# Good chocolate brownie recipe needed



## holden (Jul 24, 2004)

Hi

The recipe my boss wants me to use for chocolate brownies is really boring and prone to not rise at all; does anyone else have any good alternatives? Thanks for suggestions, 
Ben.


----------



## headless chicken (Apr 28, 2003)

1500g sugar
410g glucose or corn syrup
580g shortening
10g salt
30g milk powder

Blend all of the above together

9 eggs

Add in 1 by 1

130ml water

blend in water to mix

1000g pastry flour
160g cocoa powder

Sift together and mix in on med - low speed

Optionals: Chopped walnuts and/or chocolate chunks
Bake in preheated 190C or 375F for 30-35mins

Icing

170ml water
170g glucose or corn syrup
195g shortening

Bring all of the above to a boil

870g icing sugar
150g cocoa powder

Transfter liquid to mixing bowl, add sugar and cocoa. Mix on med speed for 2mins.
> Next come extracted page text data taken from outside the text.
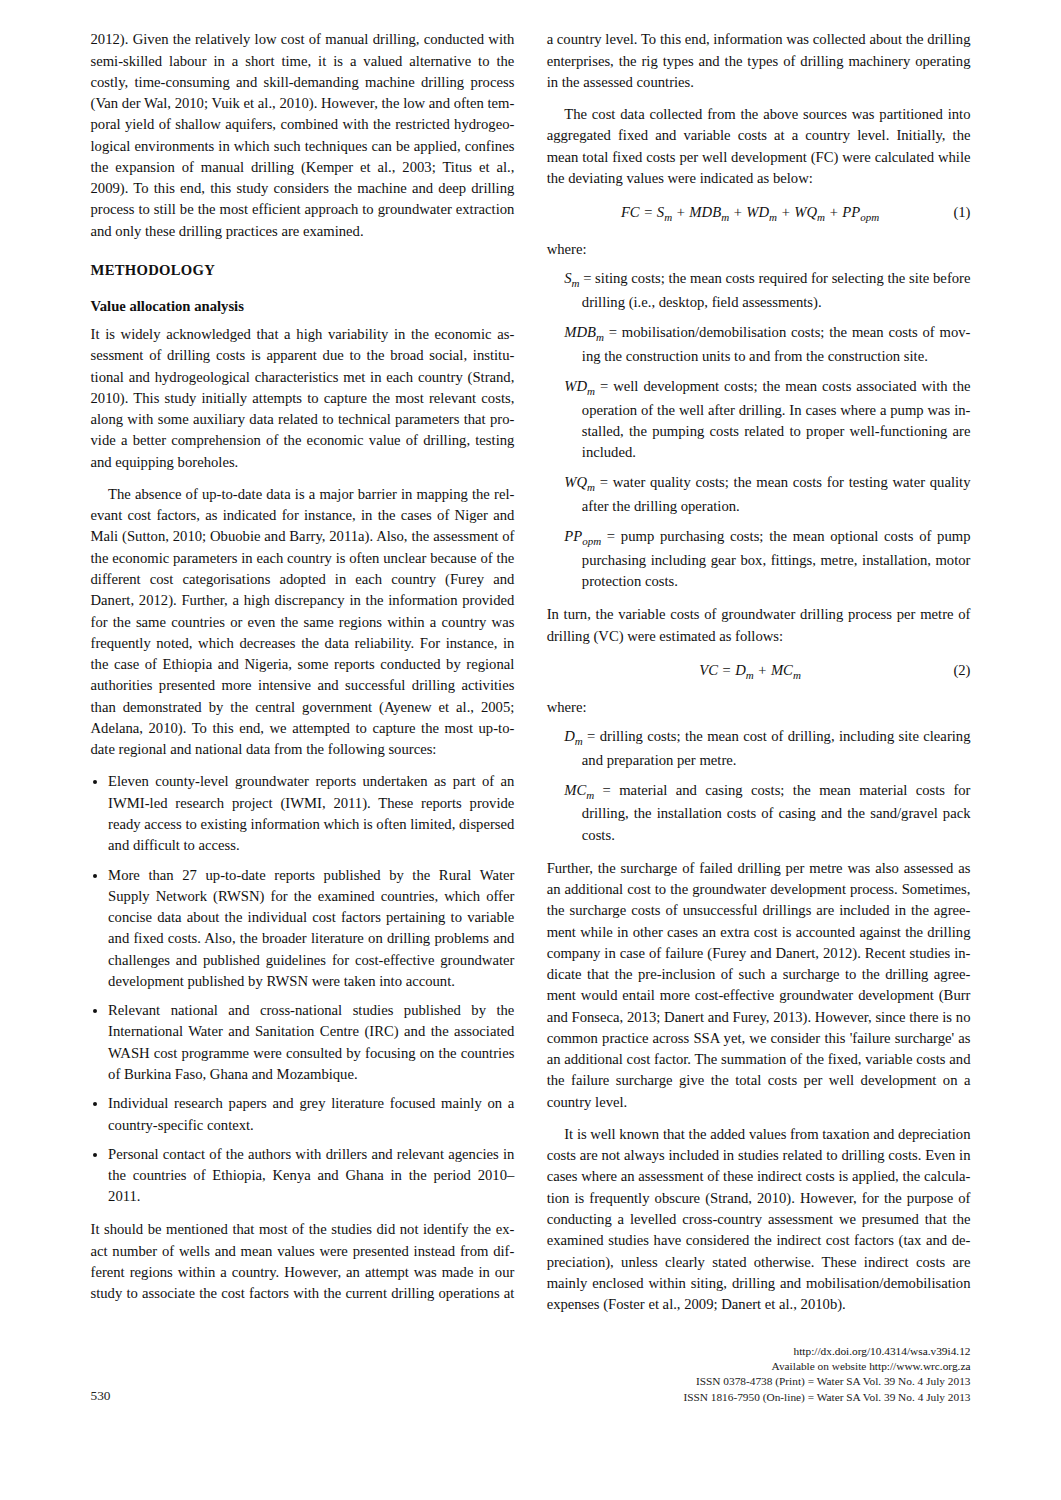2012). Given the relatively low cost of manual drilling, conducted with semi-skilled labour in a short time, it is a valued alternative to the costly, time-consuming and skill-demanding machine drilling process (Van der Wal, 2010; Vuik et al., 2010). However, the low and often temporal yield of shallow aquifers, combined with the restricted hydrogeological environments in which such techniques can be applied, confines the expansion of manual drilling (Kemper et al., 2003; Titus et al., 2009). To this end, this study considers the machine and deep drilling process to still be the most efficient approach to groundwater extraction and only these drilling practices are examined.
Methodology
Value allocation analysis
It is widely acknowledged that a high variability in the economic assessment of drilling costs is apparent due to the broad social, institutional and hydrogeological characteristics met in each country (Strand, 2010). This study initially attempts to capture the most relevant costs, along with some auxiliary data related to technical parameters that provide a better comprehension of the economic value of drilling, testing and equipping boreholes.
The absence of up-to-date data is a major barrier in mapping the relevant cost factors, as indicated for instance, in the cases of Niger and Mali (Sutton, 2010; Obuobie and Barry, 2011a). Also, the assessment of the economic parameters in each country is often unclear because of the different cost categorisations adopted in each country (Furey and Danert, 2012). Further, a high discrepancy in the information provided for the same countries or even the same regions within a country was frequently noted, which decreases the data reliability. For instance, in the case of Ethiopia and Nigeria, some reports conducted by regional authorities presented more intensive and successful drilling activities than demonstrated by the central government (Ayenew et al., 2005; Adelana, 2010). To this end, we attempted to capture the most up-to-date regional and national data from the following sources:
Eleven county-level groundwater reports undertaken as part of an IWMI-led research project (IWMI, 2011). These reports provide ready access to existing information which is often limited, dispersed and difficult to access.
More than 27 up-to-date reports published by the Rural Water Supply Network (RWSN) for the examined countries, which offer concise data about the individual cost factors pertaining to variable and fixed costs. Also, the broader literature on drilling problems and challenges and published guidelines for cost-effective groundwater development published by RWSN were taken into account.
Relevant national and cross-national studies published by the International Water and Sanitation Centre (IRC) and the associated WASH cost programme were consulted by focusing on the countries of Burkina Faso, Ghana and Mozambique.
Individual research papers and grey literature focused mainly on a country-specific context.
Personal contact of the authors with drillers and relevant agencies in the countries of Ethiopia, Kenya and Ghana in the period 2010–2011.
It should be mentioned that most of the studies did not identify the exact number of wells and mean values were presented instead from different regions within a country. However, an attempt was made in our study to associate the cost factors with the current drilling operations at a country level. To this end, information was collected about the drilling enterprises, the rig types and the types of drilling machinery operating in the assessed countries.
The cost data collected from the above sources was partitioned into aggregated fixed and variable costs at a country level. Initially, the mean total fixed costs per well development (FC) were calculated while the deviating values were indicated as below:
(1) FC = Sm + MDBm + WDm + WQm + PPopm
where:
Sm = siting costs; the mean costs required for selecting the site before drilling (i.e., desktop, field assessments).
MDBm = mobilisation/demobilisation costs; the mean costs of moving the construction units to and from the construction site.
WDm = well development costs; the mean costs associated with the operation of the well after drilling. In cases where a pump was installed, the pumping costs related to proper well-functioning are included.
WQm = water quality costs; the mean costs for testing water quality after the drilling operation.
PPopm = pump purchasing costs; the mean optional costs of pump purchasing including gear box, fittings, metre, installation, motor protection costs.
In turn, the variable costs of groundwater drilling process per metre of drilling (VC) were estimated as follows:
(2) VC = Dm + MCm
where:
Dm = drilling costs; the mean cost of drilling, including site clearing and preparation per metre.
MCm = material and casing costs; the mean material costs for drilling, the installation costs of casing and the sand/gravel pack costs.
Further, the surcharge of failed drilling per metre was also assessed as an additional cost to the groundwater development process. Sometimes, the surcharge costs of unsuccessful drillings are included in the agreement while in other cases an extra cost is accounted against the drilling company in case of failure (Furey and Danert, 2012). Recent studies indicate that the pre-inclusion of such a surcharge to the drilling agreement would entail more cost-effective groundwater development (Burr and Fonseca, 2013; Danert and Furey, 2013). However, since there is no common practice across SSA yet, we consider this 'failure surcharge' as an additional cost factor. The summation of the fixed, variable costs and the failure surcharge give the total costs per well development on a country level.
It is well known that the added values from taxation and depreciation costs are not always included in studies related to drilling costs. Even in cases where an assessment of these indirect costs is applied, the calculation is frequently obscure (Strand, 2010). However, for the purpose of conducting a levelled cross-country assessment we presumed that the examined studies have considered the indirect cost factors (tax and depreciation), unless clearly stated otherwise. These indirect costs are mainly enclosed within siting, drilling and mobilisation/demobilisation expenses (Foster et al., 2009; Danert et al., 2010b).
530
http://dx.doi.org/10.4314/wsa.v39i4.12
Available on website http://www.wrc.org.za
ISSN 0378-4738 (Print) = Water SA Vol. 39 No. 4 July 2013
ISSN 1816-7950 (On-line) = Water SA Vol. 39 No. 4 July 2013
Glaze brownies immediatly before icing sets and hardens. Top with nuts and/or chocolate shavings is optional. 

Yeilds roughly 60pc from 1 large baking tray.


----------



## pjm333 (Nov 6, 2001)

Holden
this recipe make 4 sheet pans...its nice and moist
7 # brown sugar
8 # sugar
7 1/2 # butter
1 # cocoa - SIFTED
4# melted chocolate
7 1/2 # cake flour - SIFTED 
3 qt eggs
5 # nuts / optional
beat butter & sugars till light "10 min" slowly add your eggs then your melted chocolate. SIFT DRY and add to butter mix..scrape sides well and mix well. add to pans and bake at 350 for 30 min plus till knife comes out almost clean.when baking the brownies will rise...when they are finished they will flatten out...hope this helps* DONT FORGET TO SIFT THE CAKE FLOUR*

pat


----------



## zukerig (Sep 23, 2004)

For those (including myself) who prefer brownies made w/ melted chocolate, rather than cocoa powder:

6 oz. (170 g.) Swiss dark chocolate, coarsely chopped
6 oz. (170 g.) bitter chocolate, coarsely chopped
6 oz. (170 g.) butter, softened
¾ cup (150 g) white granulated sugar
¾ cup (110 g) packed, dark brown sugar
3 large eggs
75 ml Grand Marnier
5 ml pure vanilla extract
zest of small orange
(approx.) 140 g. cake flour, sieved
good pinch of salt
about 140 g. coarsely broken nuts

Melt chocolates; cool until tepid. Cream butter & sugars. Beat in eggs, individually. Add next three ingredients. Mixture will look slightly curdled. Beat in cooled chocolate. Stir in flour & salt; using spatula, stir in the nuts.

Baked in foil-lined pan at 350° F. for 25-30 minutes. Do not overbake!

Cool brownies in pan on wire grid. Lift out of pan by ends of foil; invert onto platter; carefully peel off the foil; re-invert and cut into serving pieces.


----------